To be done:
• 1. Answer these questions about the GPR issue thread:
(a) Which lines of gpr.py does the reporter say held the code that was replaced?
(b) According to the reporter, what overrides the ability to optimize?
(c) What kind of pull request does the first reply invite?
• 2. Please write out a section of the GPR issue thread word for word, beginning at the words "x = np.random.rand(10,2)" and stopping after "ability to optimize.".

==== Reading passage

GPR not optimizing #12444

klinnell · 2018-10-23T18:06:37Z

Description

When using GPR, it currently does NOT optimize the hyperparameters when kernel is set to "None" as it says it is should. (GaussianProcessRegressor from gpr.py)

Steps/Code to Reproduce

The code below should produce some GPR interpolation, but if you change the y values you can notice that the kernel doesn't change. This is because the optimization step is not being performed in grp.py.

import numpy as np
from sklearn.gaussian_process import GaussianProcessRegressor
from sklearn.gaussian_process.kernels import RBF, WhiteKernel
#from __future__ import division

x = np.random.rand(10,2)
y = np.array(np.exp(range(0,10)))
y2 = np.array(np.exp(range(-10,0)))

GP = GaussianProcessRegressor(n_restarts_optimizer=20)
GP.fit(x,y)
print GP.kernel_
GP.fit(x,y2)
print GP.kernel_

What I did to fix this:
The commented code is what WAS there (line 173-175 of gpr.py) and the uncommented code is what I replaced it with. declaring the bounds as "fixed" overrides the ability to optimize.

        # if self.kernel is None:  # Use an RBF kernel as default
        #     self.kernel_ = C(1.0, constant_value_bounds="fixed") \
        #         * RBF(1.0,)
        if self.kernel is None:  # Use an RBF kernel as default
            self.kernel_ = C(1.0) \
                * RBF(1.0)

jnothman · 2018-10-28T05:45:15Z

I think the docs are a bit ambiguous, but I don't think we have any motivation to change the behaviour. Please feel free to submit a pull request clarifying the documentation.

ogrisel · 2020-10-02T13:06:53Z

I think the docs are a bit ambiguous, but I don't think we have any
motivation to change the behaviour. Please feel free to submit a pull
request clarifying the documentation.

I think having a self-tuning kernel by default is a nice feature and matches the "spirit" of the docstring. It might be considered a bug that it does not do so by default.

How many tests in the existing test suite would fail if we changed that?

klinnell · 2020-10-02T13:13:45Z

Hi, I’m sorry- should I be responding to this? Thanks, Kelsey On Oct 2, 2020, at 9:07 AM, Olivier Grisel <notifications@github.com> wrote: I think the docs are a bit ambiguous, but I don't think we have any motivation to change the behaviour. Please feel free to submit a pull request clarifying the documentation. I think having a self-tuning kernel by default is a nice feature and matches the "spirit" of the docstring. It might be considered a bug that it does not do so by default. How many tests in the existing test suite would fail if we changed that? — You are receiving this because you authored the thread. Reply to this email directly, view it on GitHub<#12444 (comment)>, or unsubscribe<https://github.com/notifications/unsubscribe-auth/AHHRRHLT5SR6ENVZLUCS3UDSIXF7ZANCNFSM4F6ZC3DA>.

========
==== Supplied records

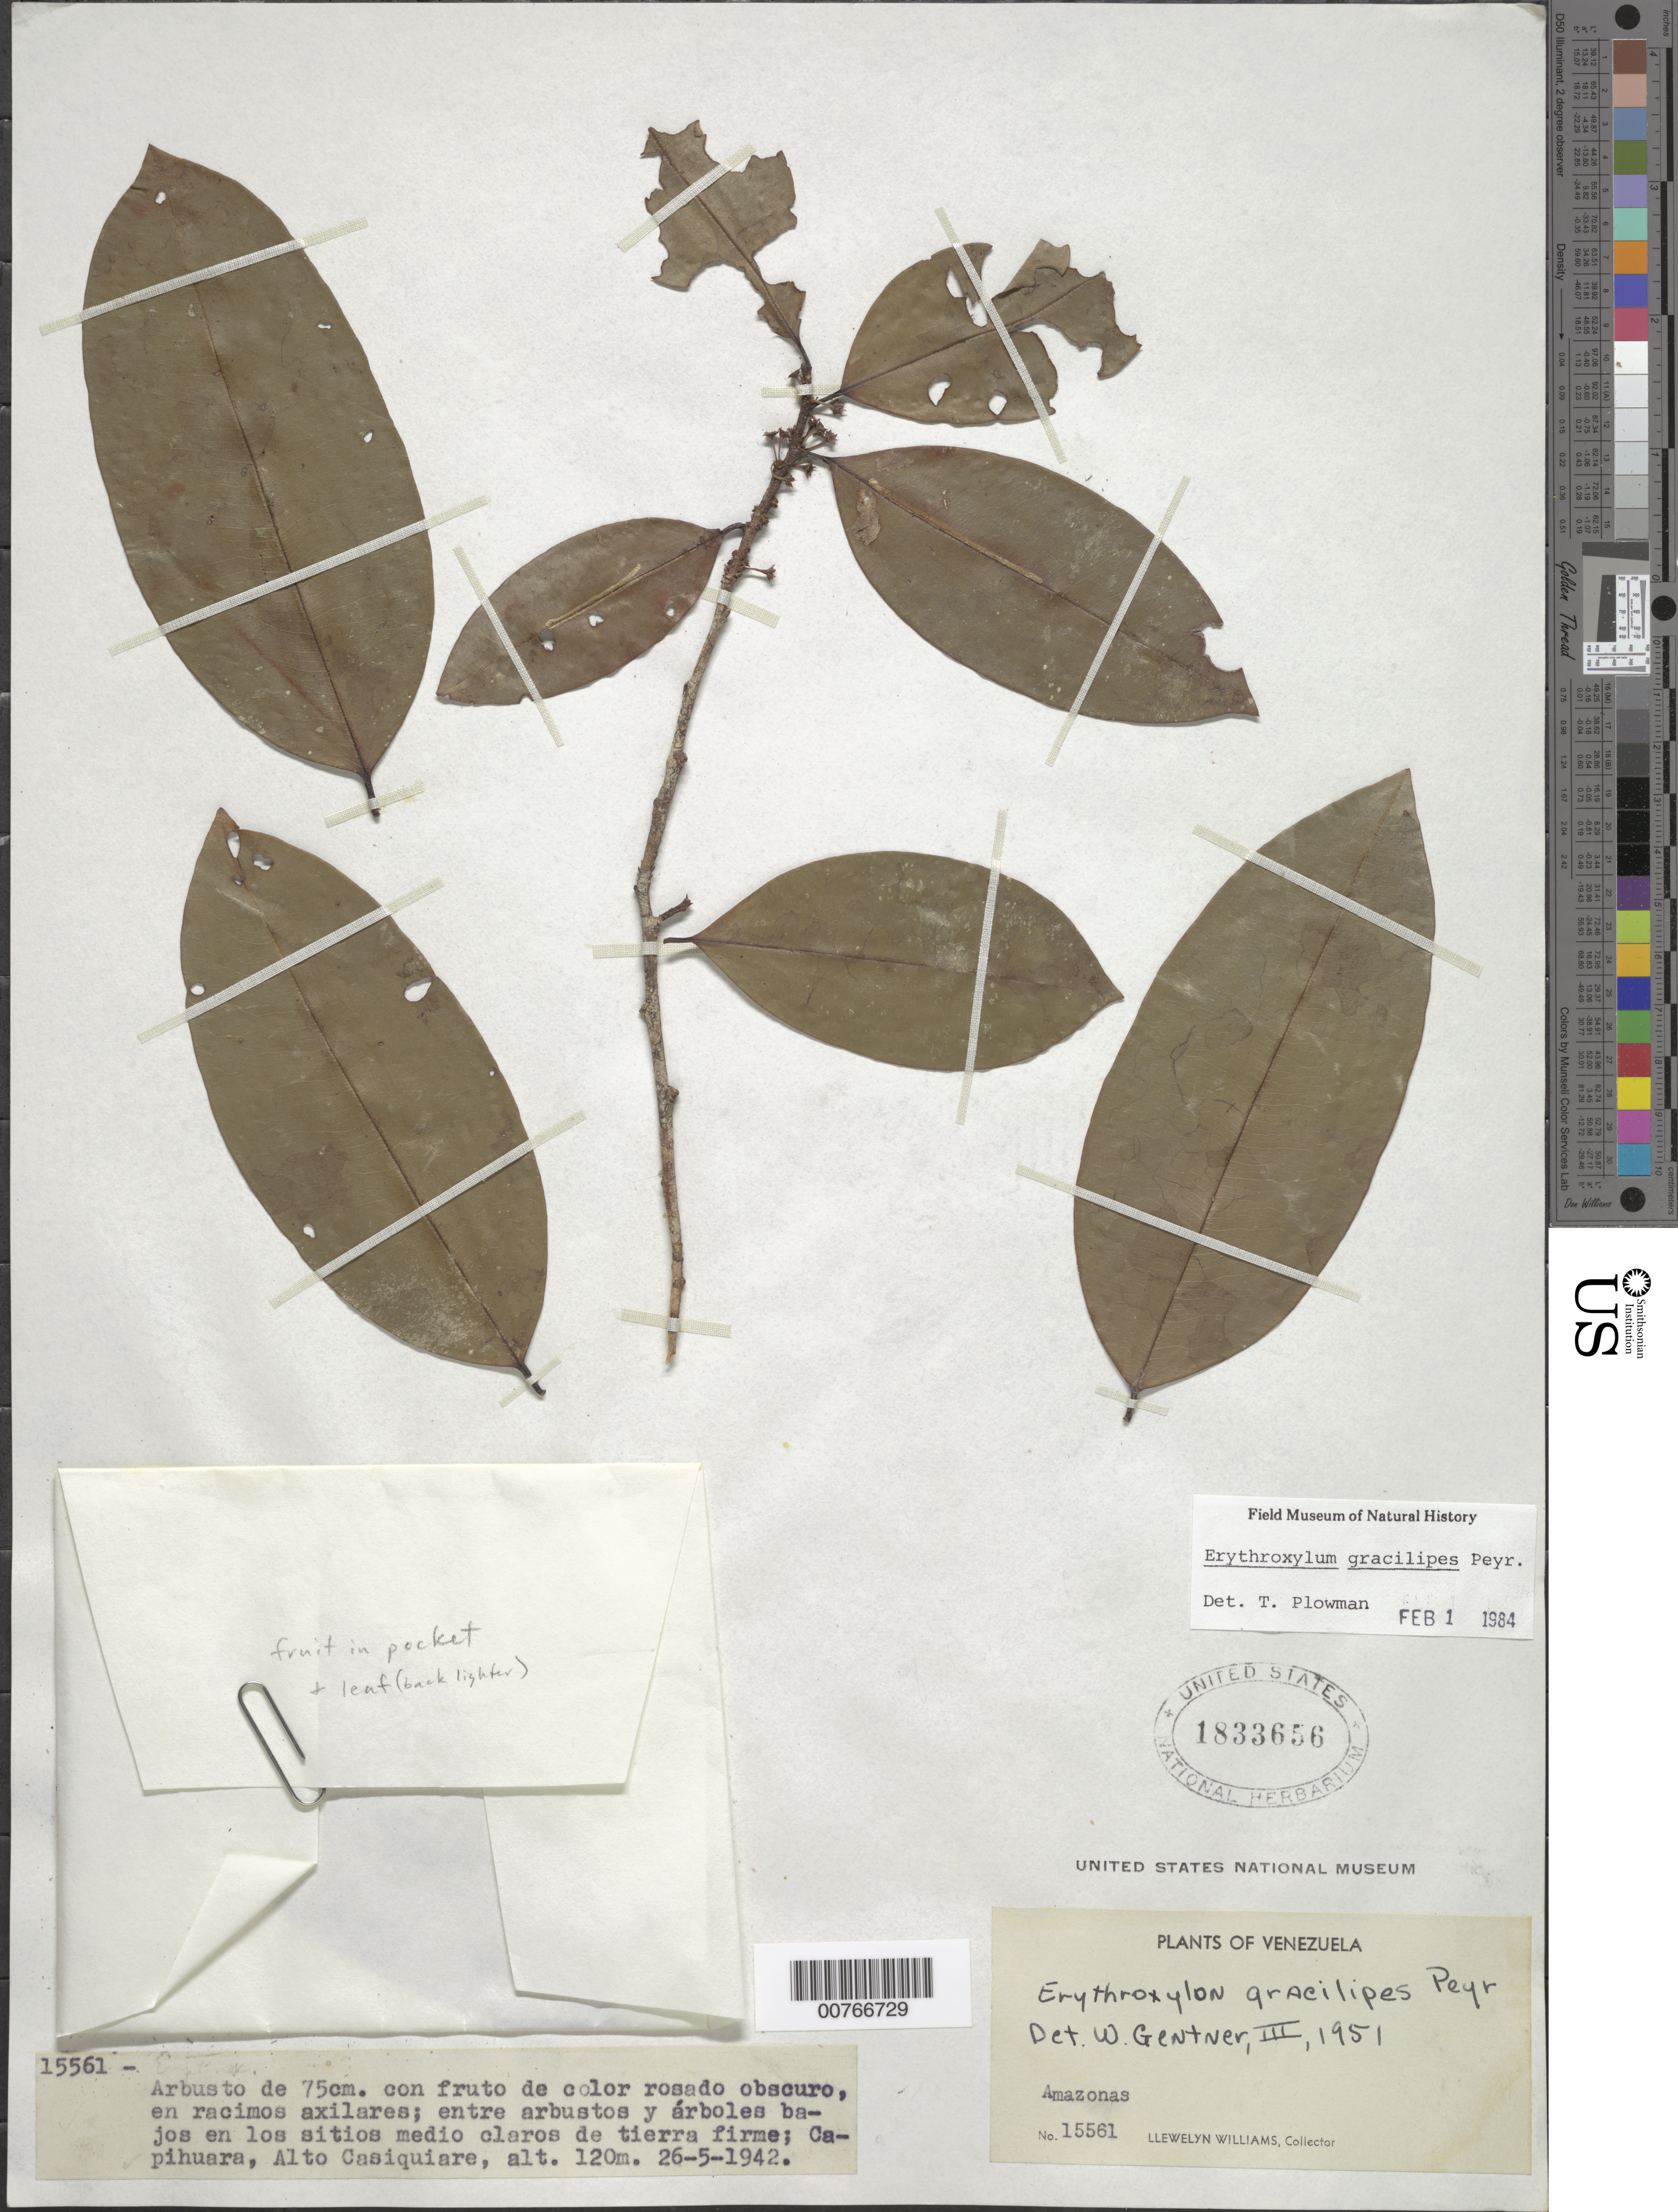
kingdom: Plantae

========
==== Supplied records

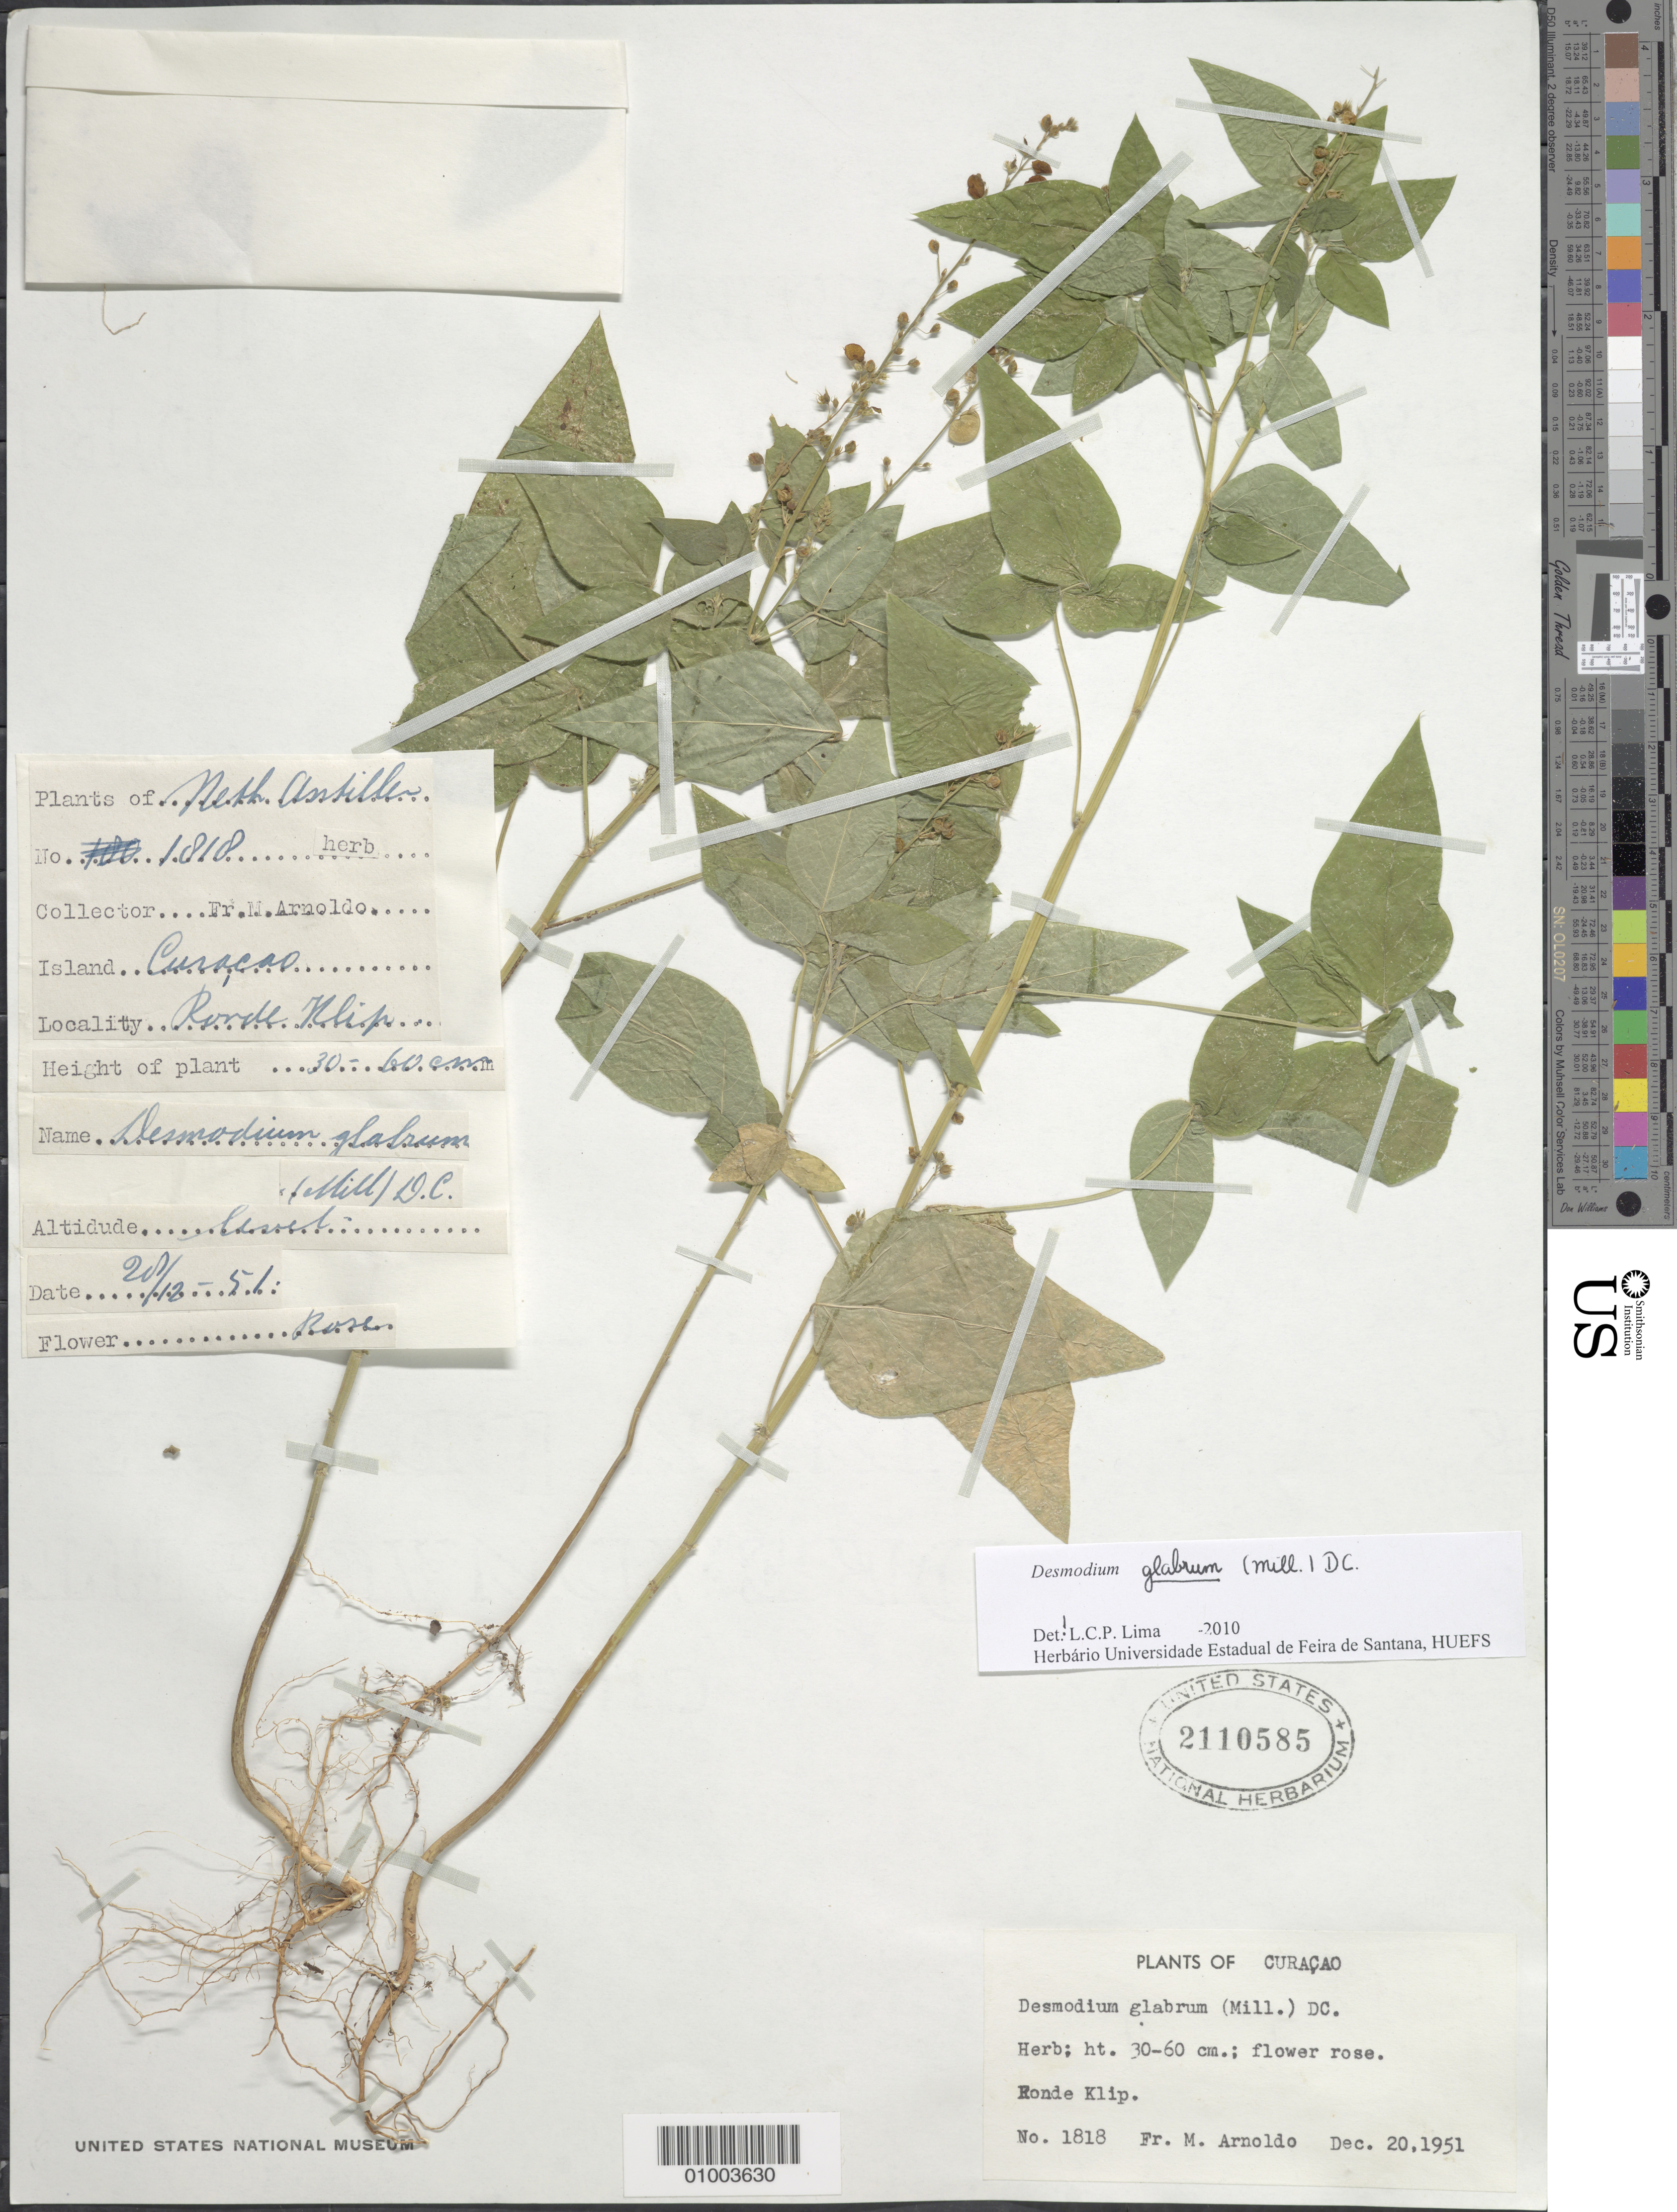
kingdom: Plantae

========

Solutions below:
• 1.
(a) Lines 173-175.
(b) Declaring the bounds as "fixed".
(c) A pull request clarifying the documentation.

• 2.
x = np.random.rand(10,2)
y = np.array(np.exp(range(0,10)))
y2 = np.array(np.exp(range(-10,0)))

GP = GaussianProcessRegressor(n_restarts_optimizer=20)
GP.fit(x,y)
print GP.kernel_
GP.fit(x,y2)
print GP.kernel_

What I did to fix this:
The commented code is what WAS there (line 173-175 of gpr.py) and the uncommented code is what I replaced it with. declaring the bounds as "fixed" overrides the ability to optimize.